Down syndrome (DS) is characterized by a collection of clinical features including intellectual disability, congenital malformations, and susceptibility to infections and autoimmune diseases. While the presence of an extra chromosome 21 is known to cause DS, the precise genetic annotation linked to specific clinical features is largely missing. However, there is growing evidence that two genes located on chromosome 21, IFNAR1 and IFNAR2, play an important role in disease pathogenesis. These genes encode the two subunits of the receptor for type I interferons (IFN-I), a group of potent antiviral and pro-inflammatory cytokines. Human monogenic diseases caused by uncontrolled IFN-I production and response have been well characterized, and they clinically overlap with DS but also have notable differences. Herein, we review the literature characterizing the role of IFN-I in DS and compare and contrast DS to other IFN-mediated conditions. The existing IFN-I literature serves as a rich resource for testable hypotheses to elucidate disease mechanisms in DS and is likely to open novel therapeutic avenues.

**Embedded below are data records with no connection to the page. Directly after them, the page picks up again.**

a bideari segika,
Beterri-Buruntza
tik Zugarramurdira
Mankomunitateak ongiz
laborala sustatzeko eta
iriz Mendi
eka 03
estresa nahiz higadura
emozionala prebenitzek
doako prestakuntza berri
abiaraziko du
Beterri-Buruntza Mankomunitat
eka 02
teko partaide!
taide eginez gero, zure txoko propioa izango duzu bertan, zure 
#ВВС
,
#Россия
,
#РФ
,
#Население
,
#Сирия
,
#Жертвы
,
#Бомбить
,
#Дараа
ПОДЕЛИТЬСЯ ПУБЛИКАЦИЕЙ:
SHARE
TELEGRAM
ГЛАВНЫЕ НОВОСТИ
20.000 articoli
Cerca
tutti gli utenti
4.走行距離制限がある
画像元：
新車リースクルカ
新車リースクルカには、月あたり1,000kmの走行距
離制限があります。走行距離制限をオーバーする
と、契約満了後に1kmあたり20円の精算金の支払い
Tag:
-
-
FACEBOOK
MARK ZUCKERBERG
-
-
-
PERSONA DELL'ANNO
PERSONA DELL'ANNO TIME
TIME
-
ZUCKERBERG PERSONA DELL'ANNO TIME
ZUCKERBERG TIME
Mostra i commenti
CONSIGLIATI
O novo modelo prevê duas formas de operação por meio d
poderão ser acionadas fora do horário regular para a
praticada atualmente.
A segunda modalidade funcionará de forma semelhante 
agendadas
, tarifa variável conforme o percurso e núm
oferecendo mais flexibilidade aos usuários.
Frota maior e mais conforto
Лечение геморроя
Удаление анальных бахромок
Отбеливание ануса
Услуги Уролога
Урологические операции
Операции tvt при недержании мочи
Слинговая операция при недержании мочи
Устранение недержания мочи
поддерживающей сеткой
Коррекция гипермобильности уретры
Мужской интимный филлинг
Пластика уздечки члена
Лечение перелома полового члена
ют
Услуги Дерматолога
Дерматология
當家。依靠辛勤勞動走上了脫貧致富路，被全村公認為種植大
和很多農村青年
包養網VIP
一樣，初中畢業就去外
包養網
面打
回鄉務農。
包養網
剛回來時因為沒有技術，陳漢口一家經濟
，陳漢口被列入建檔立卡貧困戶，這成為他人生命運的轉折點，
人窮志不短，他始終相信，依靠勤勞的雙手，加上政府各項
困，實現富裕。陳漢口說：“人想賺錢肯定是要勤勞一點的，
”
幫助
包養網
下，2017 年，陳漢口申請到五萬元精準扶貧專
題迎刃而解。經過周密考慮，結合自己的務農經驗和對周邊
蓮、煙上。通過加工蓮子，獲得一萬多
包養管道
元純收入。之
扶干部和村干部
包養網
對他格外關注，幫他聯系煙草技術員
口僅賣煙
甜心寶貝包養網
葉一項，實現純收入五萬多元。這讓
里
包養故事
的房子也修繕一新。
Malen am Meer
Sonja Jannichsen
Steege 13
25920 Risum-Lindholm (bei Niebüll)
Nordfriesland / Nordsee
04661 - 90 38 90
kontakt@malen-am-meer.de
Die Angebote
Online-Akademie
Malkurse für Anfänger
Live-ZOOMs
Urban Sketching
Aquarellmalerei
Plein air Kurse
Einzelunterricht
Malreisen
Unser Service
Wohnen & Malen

唐氏综合症 (DS) 的特点是一系列临床特征，包括智力障碍、先天性畸形以及对感染和自身免疫性疾病的易感性。虽然已知额外的 21 号染色体的存在会导致 DS，但与特定临床特征相关的精确遗传注释在很大程度上缺失。然而，越来越多的证据表明，位于 21 号染色体上的两个基因IFNAR1和IFNAR2，在疾病的发病机制中起重要作用。这些基因编码 I 型干扰素 (IFN-I) 受体的两个亚基，这是一组有效的抗病毒和促炎细胞因子。由不受控制的 IFN-I 产生和反应引起的人类单基因疾病已得到很好的表征，它们在临床上与 DS 重叠，但也有显着差异。在此，我们回顾了描述 IFN-I 在 DS 中作用的文献，并将 DS 与其他 IFN 介导的疾病进行了比较和对比。现有的 IFN-I 文献可作为可检验假设的丰富资源，以阐明 DS 中的疾病机制，并可能开辟新的治疗途径。